In summary, DCM is the result of a complex interplay between genetic abnormalities, such as variants in TTN , and environmental factors including hemodynamic, inflammatory, and toxic insults. The interaction between these factors may help to explain the variable penetrance and reduced expressivity of mutations and the heterogeneous response of different individuals to environmental insults.

Treatment

The current treatment strategies for dilated cardiomyopathy focus on the use of neurohormonal medical therapies and cardiac resynchronization therapy to treat and prevent heart failure, and implantable cardioverter defibrillators (ICDs) to prevent sudden cardiac death from malignant ventricular arrhythmia. Evidence strongly supports the use of neurohormonal therapies such as beta-blockers and angiotensin-converting enzyme inhibitors in patients with reduced left ventricular ejection fraction (LVEF), and cardiac resynchronization therapy in patients with reduced LVEF and prolonged QRS duration. Data on the use of primary prevention ICD therapy in DCM are, however, slightly less convincing. Current guidelines recommend consideration of ICD therapy in patients with severely depressed ejection fraction, although this single-criterion approach lacks sensitivity and specificity. In clinical trials investigating the benefit of ICD therapy in patients with severely reduced LVEF, only 5% of patients received appropriate therapies per year. This demonstrates that the majority of patients currently receiving primary prevention devices on the basis of guidelines do not gain benefit. Conversely, large population studies have shown that 70% to 80% of SCD sufferers do not have a severely reduced LVEF. Additional parameters, which identify patients at risk of SCD, will allow us to improve the selection of patients for ICD therapy. We discuss the potential of CMR techniques in risk stratification.
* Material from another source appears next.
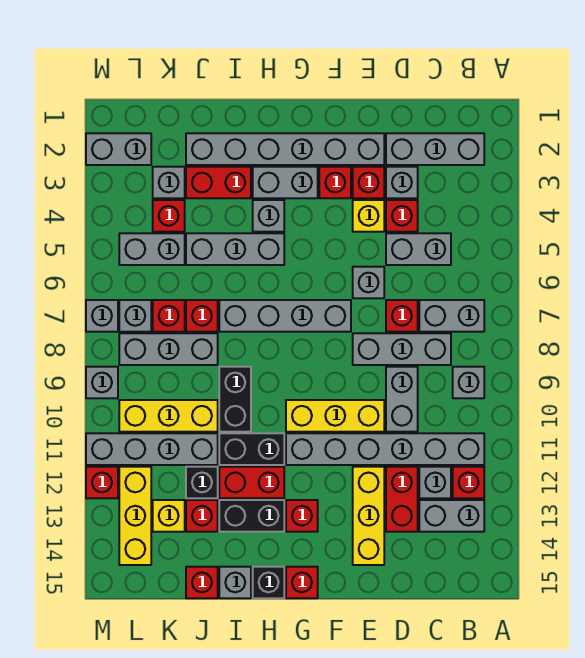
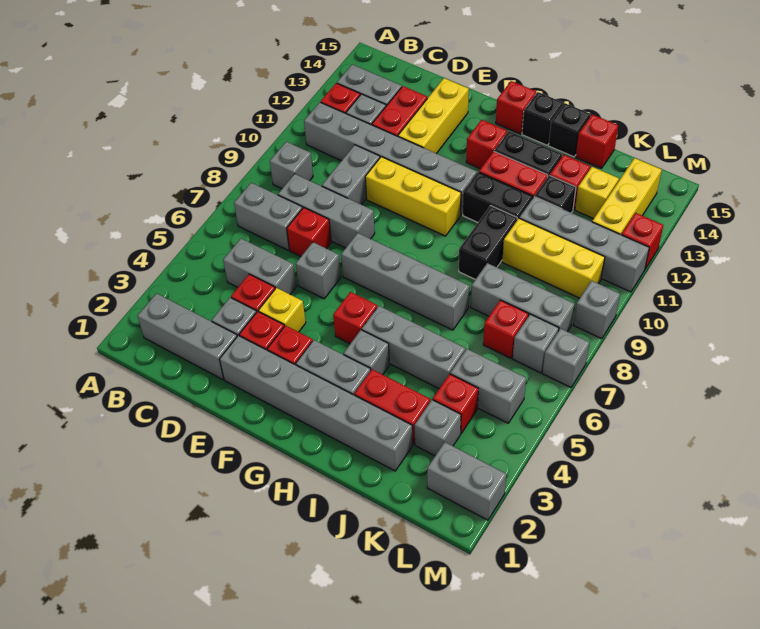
grey brick I15 level 1 -> black brick I15 level 1
red brick J7 level 1 -> red brick G5 level 1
Cardiovascular Magnetic Resonance Assessment of Dilated Cardiomyopathy

Morphology and Function

Diagnosis and subsequent management of patients with DCM relies on detailed assessment of left ventricular morphology and function. LVEF is currently the sole arbiter in the selection of patients for device therapy; therefore precise measurement is crucial. CMR allows accurate and reproducible assessment of LV volumes, mass, and ejection fraction without the need for geometrical assumptions and is therefore considered the gold standard noninvasive technique ( Fig. 31.1 ). Analysis of regional function and myocardial strain can also be assessed using myocardial tissue tagging and feature tracking. Analysis of longitudinal strain using myocardial feature tracking has been shown to predict adverse outcomes, independently of other predictors such as LVEF and late gadolinium enhancement (LGE), in patients with DCM. Analysis of wall thickening and end-systolic wall stress and visualization of impaired fiber shortening can also be performed.

FIG. 31.1, Steady-state free precession images demonstrating biventricular dilatation with severe left ventricular systolic impairment, a small pericardial effusion, and right pleural effusion: (A) four chamber, end diastole; (B) four chamber, end systole; (C) mid-ventricular short axis, end diastole; (D) mid-ventricular short axis, endsystole.
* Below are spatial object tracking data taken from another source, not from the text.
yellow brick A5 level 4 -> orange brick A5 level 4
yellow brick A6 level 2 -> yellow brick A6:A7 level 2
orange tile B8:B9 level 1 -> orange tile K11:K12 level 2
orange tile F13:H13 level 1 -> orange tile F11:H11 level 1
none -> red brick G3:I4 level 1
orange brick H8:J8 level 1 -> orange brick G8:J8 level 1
Right ventricular (RV) size and function is abnormal in between 30% and 60% of cases of DCM. This is thought to be secondary to intrinsic myocardial dysfunction and increased afterload related to a rise in pulmonary vascular resistance. CMR provides the gold standard noninvasive assessment of both RV size and function because of its three-dimensional capabilities. Accurate assessment can be challenging using other forms of imaging, such as echocardiography, because of its complex and variable shape. Reduced RV ejection fraction on CMR is an independent predictor of all-cause mortality and adverse heart failure outcomes. This supports a role for its use in prognostication of patients with DCM.
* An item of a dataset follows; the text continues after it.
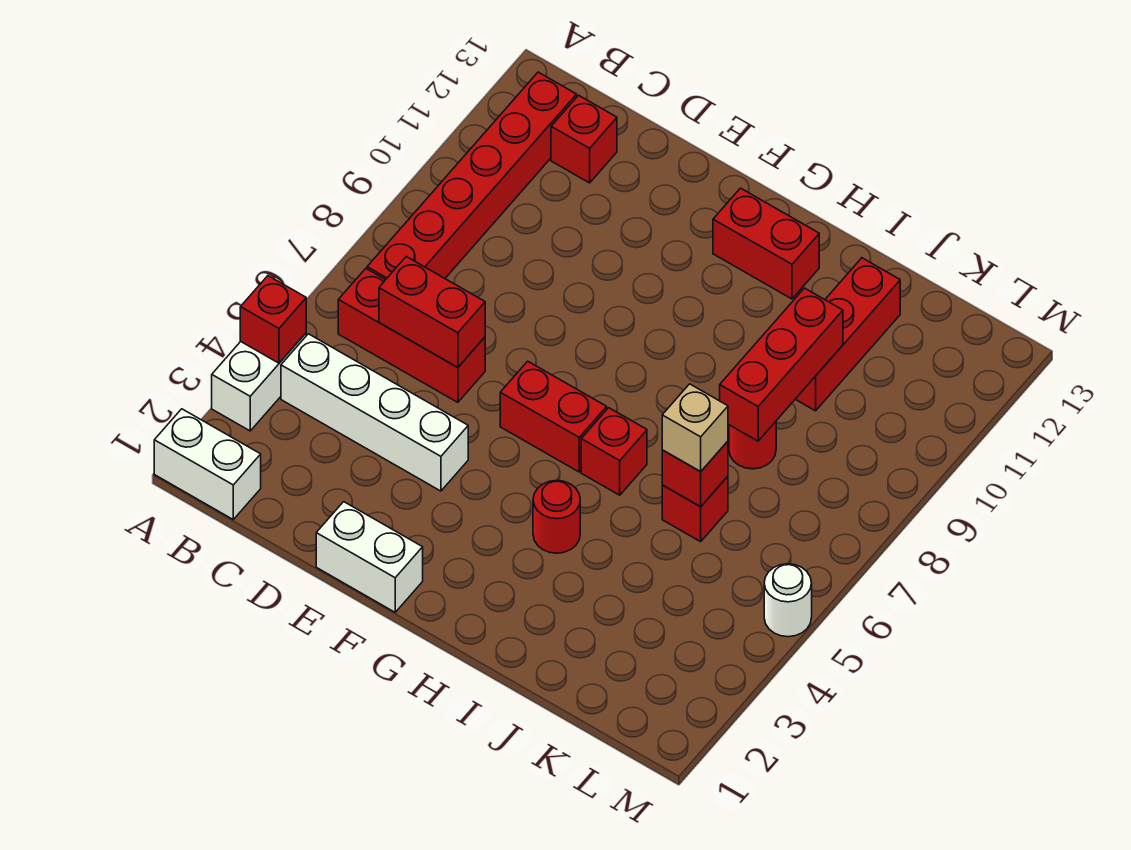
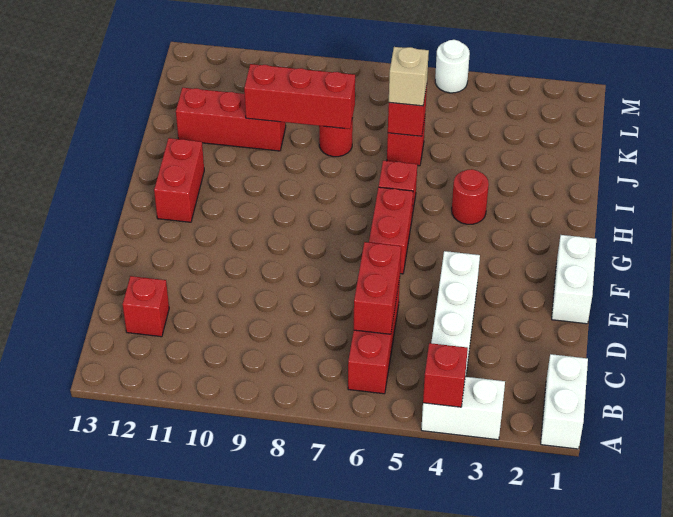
red brick B7:B12 level 1 -> none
CMR also allows accurate quantification of left atrial (LA) volume using the biplane area-length method ( Fig. 31.2 ). This compares favorably against other noninvasive imaging methods because of its excellent endocardial border definition and multiplanar imaging ability, even in the presence of atrial fibrillation. LA size is often increased in cases of DCM secondary to pressure overload from LV diastolic impairment, functional mitral regurgitation, and atrial fibrillation. It has been proposed that the degree of LA enlargement acts as a barometer of diastolic dysfunction and, consequently, there has been interest in the use of LA size to predict heart failure outcomes. Indeed, it has been demonstrated that indexed LA volume calculated using CMR independently predicts cardiac transplant-free survival in DCM. A cutoff value of >72 mL/m ² has been shown to predict a 3-fold increase in adverse outcomes in patients with DCM.

FIG. 31.2, Left atrial volume measurement using the biplane area-length method. The endocardial border is traced in two-chamber ( 2 Ch ; A) and four-chamber views ( 4 Ch ; B) in end systole, excluding pulmonary veins and left atrial appendage. The left atria length is measured from the midpoint of the mitral valve, perpendicularly, to the top of the atrium.

Functional mitral regurgitation is also a common consequence of DCM secondary to mitral annular dilatation and leaflet tethering secondary to LV impairment. A long-axis cine stack and a short-axis cine image across the valve allows accurate assessment of all parts of the valve apparatus, including individual leaflet scallops, chordae, and papillary muscles. Mitral regurgitant volume can be calculated by estimating the aortic forward flow volume, using phase contrast flow imaging, and subtracting this from the total LV stroke volume. This method has been validated against volumes calculated from echocardiographic indices and catheterization data with good intertechnique agreement. Once again, the accurate assessment of the degree of functional mitral regurgitation provides important prognostic information in DCM.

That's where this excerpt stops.